By Robert Arnason, The Western Producer (Canada) 

January 9, 2020


Canada is on pace to run a $150-million trade deficit in red meat with the European Union in 2019.


In the first 10 months of 2019, Canada exported more pork and beef to the EU than in 2018. But the Europeans are also selling more red meat to Canada.


Using Agriculture Canada statistics from January to October:


·         Canada imported $121 million in pork from the EU

·         Canada imported $31.5 million in beef from Europe

·         Canada exported $7 million in pork and $20 million in beef to the EU

·         Overall, Canada had a trade deficit with Europe of $125.5 million in pork and beef


If the pace of sales continued into November and December, Canada may have a red meat trade deficit, with the EU, of $150 million. That would be similar to 2018, when the deficit was $155 million.


The numbers aren’t pretty, seeing how the Comprehensive and Economic Trade Agreement (CETA) was touted as a boost for Canada’s red meat industry.


“When completely implemented, CETA is expected to result in $1.5 billion in new agri-food exports, including $600 million in beef, $400 million in pork,” the Canadian Agri-Food Trade Alliance said after the deal entered provisional status in September 2017.


CAFTA still supports CETA, but it wants the federal government to defend the interests of Canadian exporters.


“The CETA has been in force for over two years yet real access to the EU market remains elusive for Canadian agri-food exporters as the European Union is slow to abide by its commitments,” CAFTA said in a release. “The federal government must not simply negotiate and ratify trade agreements; it must work with trading partners… to ensure what’s in the agreements is respected and enforced.”

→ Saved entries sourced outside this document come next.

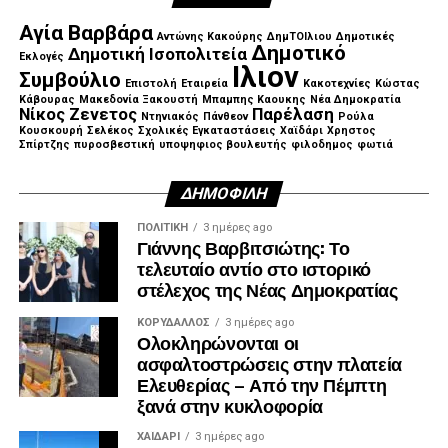
Αγία Βαρβάρα
Αντώνης Κακούρης
ΔημΤΟΙλιου
Δημοτικές
Δημοτικό
Δημοτική Ισοπολιτεία
Εκλογές
Ιλιον
Συμβούλιο
Επιστολή
Εταιρεία
Κακοτεχνίες
Κώστας
Κάβουρας
Μακεδονία Ξακουστή
Μπαμπης Καουκης
Νέα Δημοκρατία
Νίκος Ζενετος
Παρέλαση
Ντηνιακός
Πάνθεον
Ρούλα
Κουσκουρή
Σελέκος
Σχολικές Εγκαταστάσεις
Χαϊδάρι
Χρηστος
Σπίρτζης
πυροσβεστική
υποψηφιος βουλευτής
φιλοδημος
φωτιά
ΔΗΜΟΦΙΛΉ
ΠΟΛΙΤΙΚΉ
3 ημέρες ago
Γιάννης Βαρβιτσιώτης: Το
τελευταίο αντίο στο ιστορικό
στέλεχος της Νέας Δημοκρατίας
ΚΟΡΥΔΑΛΛΟΣ
3 ημέρες ago
Ολοκληρώνονται οι
ασφαλτοστρώσεις στην πλατεία
Ελευθερίας – Από την Πέμπτη
ξανά στην κυκλοφορία
ΧΑΪΔΑΡΙ
3 ημέρες ago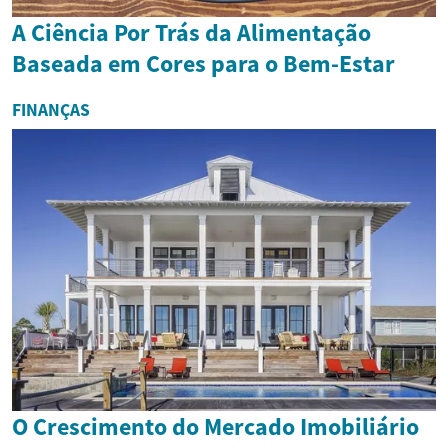
A Ciência Por Trás da Alimentação
Baseada em Cores para o Bem-Estar
FINANÇAS
O Crescimento do Mercado Imobiliário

CAFTA and other business groups are frustrated because the Europeans continue to impose non-tariff barriers to trade.


For pork, the barrier is trichinella.


“When the Canadian industry looks at what’s required to ship to China, versus what is required to ship into EU, they will ship to China,” said Gary Stordy, director of government and corporate affairs for the Canadian Pork Council.


“It’s more expensive to ship to the EU… because of some of the testing requirements.”


The EU expects shipments of Canadian pork to be tested for trichinella, a parasite that can infect swine and can be transferred to humans in undercooked or uncooked meat.